* [Texte de la page]:
•••

A lire sur le Blog de Bernard Girard (Docteur en philosophie et consultant en Management):
Couper dans les dépenses publiques ou pas?
Les dirigeants occidentaux sont aujourd’hui partagés entre deux grandes stratégies pour sortir de la crise : les européens ont fait le pari de l’austérité, de la réduction des déficits et des dépenses publiques, les américains ont fait celui, inverse, de la relance par l’augmentation de la dépense publique et donc des déficits.
L’opposition est franche, massive. Elle a une dimension politique qu’on ne saurait négliger. Le gouvernement britannique, que l’on pourrait présenter comme le plus enragé à couper dans la dépense publique, vient d’être élu par des forces conservatrices soudées dans la volonté de revoir l’Etat social, le gouvernement américain, élu par des forces de gauche, doit compter avec ses soutiens, notamment les syndicats qui n’accepteraient certainement pas une politique trop restrictive.

•••

* [Entrées fournies]:
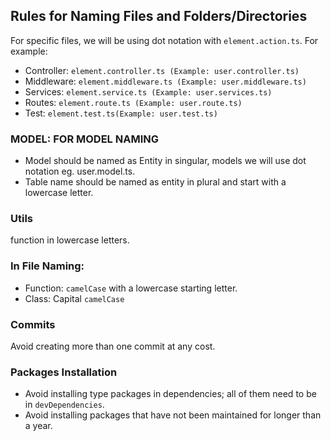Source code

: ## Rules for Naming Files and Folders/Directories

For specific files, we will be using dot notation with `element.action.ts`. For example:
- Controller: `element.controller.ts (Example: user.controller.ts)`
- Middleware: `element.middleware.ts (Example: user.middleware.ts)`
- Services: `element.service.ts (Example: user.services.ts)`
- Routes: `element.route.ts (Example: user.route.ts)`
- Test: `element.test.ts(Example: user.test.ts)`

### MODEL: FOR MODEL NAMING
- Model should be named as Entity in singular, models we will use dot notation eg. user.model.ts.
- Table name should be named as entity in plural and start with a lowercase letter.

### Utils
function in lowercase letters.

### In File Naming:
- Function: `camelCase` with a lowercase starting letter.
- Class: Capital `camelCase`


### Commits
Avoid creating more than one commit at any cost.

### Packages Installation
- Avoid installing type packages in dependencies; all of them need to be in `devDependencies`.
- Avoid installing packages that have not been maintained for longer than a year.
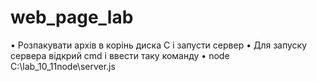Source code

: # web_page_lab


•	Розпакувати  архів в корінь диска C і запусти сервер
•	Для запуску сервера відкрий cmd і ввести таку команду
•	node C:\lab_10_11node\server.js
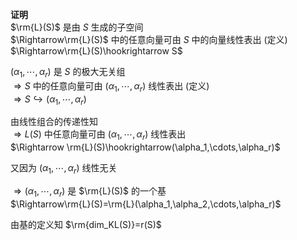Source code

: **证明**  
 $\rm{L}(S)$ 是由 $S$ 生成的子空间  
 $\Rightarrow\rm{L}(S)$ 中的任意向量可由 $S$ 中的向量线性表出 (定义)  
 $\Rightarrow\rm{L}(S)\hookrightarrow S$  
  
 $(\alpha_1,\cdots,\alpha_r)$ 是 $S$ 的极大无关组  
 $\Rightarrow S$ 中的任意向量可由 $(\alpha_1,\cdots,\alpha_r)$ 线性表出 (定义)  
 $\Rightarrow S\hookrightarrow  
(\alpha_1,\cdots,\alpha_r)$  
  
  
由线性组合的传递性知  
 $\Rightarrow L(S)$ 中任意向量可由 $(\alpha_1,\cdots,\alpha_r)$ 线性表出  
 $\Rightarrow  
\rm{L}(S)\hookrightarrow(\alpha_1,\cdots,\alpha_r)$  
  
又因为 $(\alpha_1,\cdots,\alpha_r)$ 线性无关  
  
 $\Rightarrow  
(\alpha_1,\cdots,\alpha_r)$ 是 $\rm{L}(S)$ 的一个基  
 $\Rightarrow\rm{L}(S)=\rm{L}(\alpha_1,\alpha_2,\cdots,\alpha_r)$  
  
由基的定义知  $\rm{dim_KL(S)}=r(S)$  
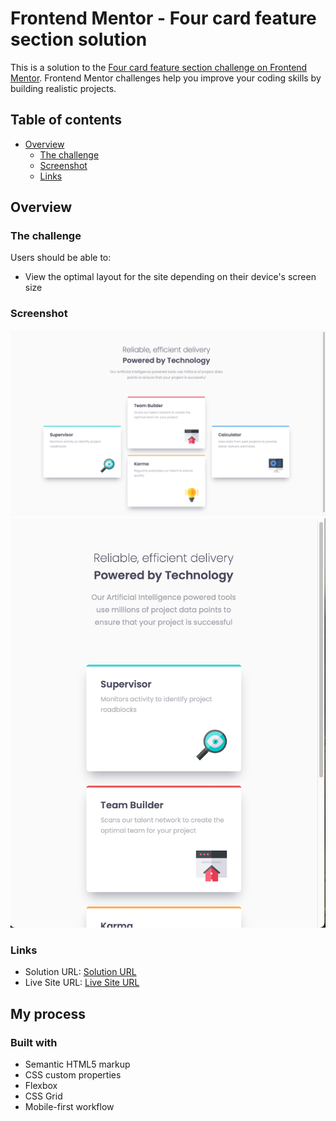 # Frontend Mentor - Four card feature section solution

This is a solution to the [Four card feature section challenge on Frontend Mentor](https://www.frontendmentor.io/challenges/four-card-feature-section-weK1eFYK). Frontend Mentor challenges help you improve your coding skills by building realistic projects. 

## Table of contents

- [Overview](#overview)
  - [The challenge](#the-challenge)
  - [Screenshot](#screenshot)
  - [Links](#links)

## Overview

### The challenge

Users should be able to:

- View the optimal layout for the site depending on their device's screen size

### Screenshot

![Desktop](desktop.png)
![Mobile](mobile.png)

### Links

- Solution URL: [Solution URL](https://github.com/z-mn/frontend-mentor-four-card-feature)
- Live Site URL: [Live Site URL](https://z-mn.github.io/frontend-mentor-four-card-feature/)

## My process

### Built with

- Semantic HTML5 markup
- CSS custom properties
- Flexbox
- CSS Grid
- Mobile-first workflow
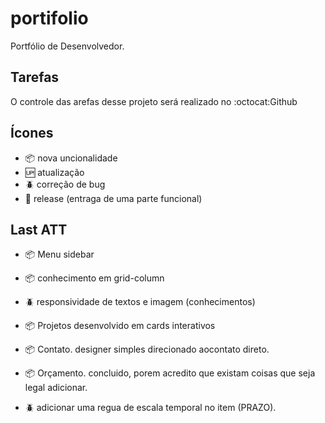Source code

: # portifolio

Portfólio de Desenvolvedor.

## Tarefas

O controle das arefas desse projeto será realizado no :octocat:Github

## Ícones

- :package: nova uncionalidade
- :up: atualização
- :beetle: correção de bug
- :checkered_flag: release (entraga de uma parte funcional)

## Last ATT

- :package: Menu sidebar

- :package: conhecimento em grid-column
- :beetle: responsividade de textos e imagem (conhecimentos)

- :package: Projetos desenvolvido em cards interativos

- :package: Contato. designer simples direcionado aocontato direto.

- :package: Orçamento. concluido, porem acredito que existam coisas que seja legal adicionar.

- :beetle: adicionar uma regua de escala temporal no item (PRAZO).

•••

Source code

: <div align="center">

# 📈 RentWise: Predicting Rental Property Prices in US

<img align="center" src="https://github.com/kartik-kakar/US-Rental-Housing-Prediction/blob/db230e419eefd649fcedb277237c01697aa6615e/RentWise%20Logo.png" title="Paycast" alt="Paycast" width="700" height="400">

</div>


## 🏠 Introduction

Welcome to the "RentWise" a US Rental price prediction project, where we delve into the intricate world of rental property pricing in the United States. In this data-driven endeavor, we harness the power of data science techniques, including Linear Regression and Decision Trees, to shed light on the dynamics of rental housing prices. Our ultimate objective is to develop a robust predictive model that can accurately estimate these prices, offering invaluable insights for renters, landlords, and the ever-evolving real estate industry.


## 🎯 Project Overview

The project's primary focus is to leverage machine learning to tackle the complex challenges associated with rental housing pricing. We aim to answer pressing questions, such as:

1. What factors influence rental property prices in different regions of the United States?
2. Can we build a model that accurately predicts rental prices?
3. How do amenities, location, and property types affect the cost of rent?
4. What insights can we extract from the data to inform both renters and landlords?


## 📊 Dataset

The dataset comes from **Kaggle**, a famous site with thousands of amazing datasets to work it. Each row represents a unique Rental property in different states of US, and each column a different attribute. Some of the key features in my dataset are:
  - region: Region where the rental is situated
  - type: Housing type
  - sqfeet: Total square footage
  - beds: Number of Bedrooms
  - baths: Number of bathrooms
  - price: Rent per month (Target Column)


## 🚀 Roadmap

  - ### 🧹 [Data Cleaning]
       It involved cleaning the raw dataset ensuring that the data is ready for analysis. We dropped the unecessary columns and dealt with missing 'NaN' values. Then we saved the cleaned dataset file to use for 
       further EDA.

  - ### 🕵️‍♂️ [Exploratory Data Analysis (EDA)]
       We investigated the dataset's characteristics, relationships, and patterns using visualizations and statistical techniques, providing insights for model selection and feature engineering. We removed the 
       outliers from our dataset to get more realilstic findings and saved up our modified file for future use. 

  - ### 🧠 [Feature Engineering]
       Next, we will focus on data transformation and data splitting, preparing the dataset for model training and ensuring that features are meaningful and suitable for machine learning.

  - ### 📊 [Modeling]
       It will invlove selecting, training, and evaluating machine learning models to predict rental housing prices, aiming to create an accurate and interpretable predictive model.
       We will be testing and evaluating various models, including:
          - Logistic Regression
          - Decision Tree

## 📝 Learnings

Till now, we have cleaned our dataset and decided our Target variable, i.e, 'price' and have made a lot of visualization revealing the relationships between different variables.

•••

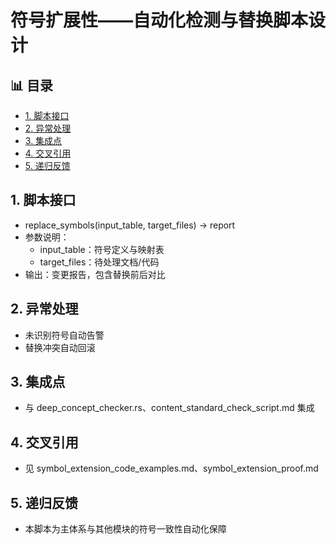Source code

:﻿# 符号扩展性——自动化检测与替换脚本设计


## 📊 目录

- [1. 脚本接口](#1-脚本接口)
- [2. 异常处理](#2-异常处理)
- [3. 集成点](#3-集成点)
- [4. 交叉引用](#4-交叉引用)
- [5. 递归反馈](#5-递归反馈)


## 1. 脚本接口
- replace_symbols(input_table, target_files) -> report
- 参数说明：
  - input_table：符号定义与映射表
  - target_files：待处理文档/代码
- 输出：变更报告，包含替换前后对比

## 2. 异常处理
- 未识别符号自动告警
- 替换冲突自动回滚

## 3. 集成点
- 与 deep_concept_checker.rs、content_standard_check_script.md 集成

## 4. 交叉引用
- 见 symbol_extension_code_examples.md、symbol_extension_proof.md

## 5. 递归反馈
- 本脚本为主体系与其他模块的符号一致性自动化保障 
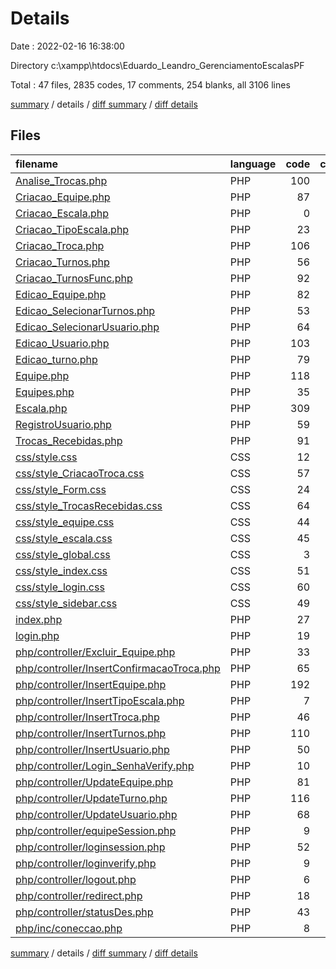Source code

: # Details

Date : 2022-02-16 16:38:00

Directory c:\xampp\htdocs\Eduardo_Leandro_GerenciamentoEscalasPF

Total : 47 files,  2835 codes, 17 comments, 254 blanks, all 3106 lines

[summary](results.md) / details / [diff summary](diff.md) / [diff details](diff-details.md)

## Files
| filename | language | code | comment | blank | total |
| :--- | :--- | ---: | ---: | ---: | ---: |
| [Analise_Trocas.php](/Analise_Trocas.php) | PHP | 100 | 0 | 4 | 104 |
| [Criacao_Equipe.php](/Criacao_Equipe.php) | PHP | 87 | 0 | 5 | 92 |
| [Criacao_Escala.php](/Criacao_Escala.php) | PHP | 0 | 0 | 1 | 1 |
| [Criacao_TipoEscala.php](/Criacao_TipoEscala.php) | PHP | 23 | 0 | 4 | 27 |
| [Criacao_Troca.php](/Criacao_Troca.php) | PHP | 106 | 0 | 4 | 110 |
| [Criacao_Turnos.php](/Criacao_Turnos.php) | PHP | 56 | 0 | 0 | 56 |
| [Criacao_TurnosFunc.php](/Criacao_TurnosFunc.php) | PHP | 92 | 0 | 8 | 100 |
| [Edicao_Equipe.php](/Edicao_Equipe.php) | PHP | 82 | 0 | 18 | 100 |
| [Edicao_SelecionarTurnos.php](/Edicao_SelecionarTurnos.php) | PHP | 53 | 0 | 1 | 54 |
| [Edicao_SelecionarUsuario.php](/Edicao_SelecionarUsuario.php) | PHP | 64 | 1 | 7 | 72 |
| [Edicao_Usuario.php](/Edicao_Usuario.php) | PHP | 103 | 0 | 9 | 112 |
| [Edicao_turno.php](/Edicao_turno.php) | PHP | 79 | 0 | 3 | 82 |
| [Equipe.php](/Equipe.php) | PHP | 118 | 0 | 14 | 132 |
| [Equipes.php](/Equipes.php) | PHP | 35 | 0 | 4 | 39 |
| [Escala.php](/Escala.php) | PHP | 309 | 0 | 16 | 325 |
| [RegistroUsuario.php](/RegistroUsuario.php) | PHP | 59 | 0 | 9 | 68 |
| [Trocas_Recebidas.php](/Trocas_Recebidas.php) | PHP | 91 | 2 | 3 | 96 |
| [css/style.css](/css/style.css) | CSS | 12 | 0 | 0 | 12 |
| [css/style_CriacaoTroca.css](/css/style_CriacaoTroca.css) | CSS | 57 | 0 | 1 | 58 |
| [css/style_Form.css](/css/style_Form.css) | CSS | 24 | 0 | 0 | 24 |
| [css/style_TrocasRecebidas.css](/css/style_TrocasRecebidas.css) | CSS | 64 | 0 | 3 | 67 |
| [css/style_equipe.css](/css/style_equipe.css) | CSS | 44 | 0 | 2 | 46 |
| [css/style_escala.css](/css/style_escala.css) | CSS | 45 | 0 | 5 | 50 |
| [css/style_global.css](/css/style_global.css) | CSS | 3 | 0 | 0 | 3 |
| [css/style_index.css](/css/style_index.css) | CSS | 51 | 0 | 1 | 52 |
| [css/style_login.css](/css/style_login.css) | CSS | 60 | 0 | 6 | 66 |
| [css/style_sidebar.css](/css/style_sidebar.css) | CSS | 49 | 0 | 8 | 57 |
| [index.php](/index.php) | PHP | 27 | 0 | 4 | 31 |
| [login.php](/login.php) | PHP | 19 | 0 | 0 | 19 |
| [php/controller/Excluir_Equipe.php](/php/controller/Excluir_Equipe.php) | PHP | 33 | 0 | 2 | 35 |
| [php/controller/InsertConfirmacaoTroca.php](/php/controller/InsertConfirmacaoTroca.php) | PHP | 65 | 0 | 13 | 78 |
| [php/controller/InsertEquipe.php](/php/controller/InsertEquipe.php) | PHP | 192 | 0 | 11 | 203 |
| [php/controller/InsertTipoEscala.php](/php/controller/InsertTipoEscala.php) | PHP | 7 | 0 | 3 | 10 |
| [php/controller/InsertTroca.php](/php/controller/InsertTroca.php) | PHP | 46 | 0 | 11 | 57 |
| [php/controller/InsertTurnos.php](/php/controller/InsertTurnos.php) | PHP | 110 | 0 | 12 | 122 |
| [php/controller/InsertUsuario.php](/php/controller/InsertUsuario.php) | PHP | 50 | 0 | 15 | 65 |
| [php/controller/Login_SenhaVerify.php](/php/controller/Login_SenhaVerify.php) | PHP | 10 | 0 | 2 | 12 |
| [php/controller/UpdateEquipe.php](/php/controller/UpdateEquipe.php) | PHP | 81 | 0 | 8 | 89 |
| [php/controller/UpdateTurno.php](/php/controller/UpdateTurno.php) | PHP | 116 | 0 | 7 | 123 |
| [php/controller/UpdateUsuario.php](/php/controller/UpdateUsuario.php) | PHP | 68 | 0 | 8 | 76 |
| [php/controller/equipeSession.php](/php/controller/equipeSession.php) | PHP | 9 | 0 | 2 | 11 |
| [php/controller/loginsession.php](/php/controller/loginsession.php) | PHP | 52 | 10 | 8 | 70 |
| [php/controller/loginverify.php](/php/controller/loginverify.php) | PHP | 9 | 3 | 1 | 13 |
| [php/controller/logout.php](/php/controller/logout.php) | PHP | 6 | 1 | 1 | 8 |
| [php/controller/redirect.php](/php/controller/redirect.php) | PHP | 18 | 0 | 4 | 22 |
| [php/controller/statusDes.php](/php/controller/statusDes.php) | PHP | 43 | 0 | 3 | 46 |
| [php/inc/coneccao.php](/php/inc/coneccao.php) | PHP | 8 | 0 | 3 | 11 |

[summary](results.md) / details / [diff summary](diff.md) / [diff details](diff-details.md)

•••

* [Consigne]: Selon le texte de la page, quelle stratégie les Européens ont-ils choisie pour sortir de la crise ? Les entrées proviennent d'une autre source que le texte de la page.

* [Zone de réponse]: Ils ont fait le pari de l'austérité, de la réduction des déficits et des dépenses publiques.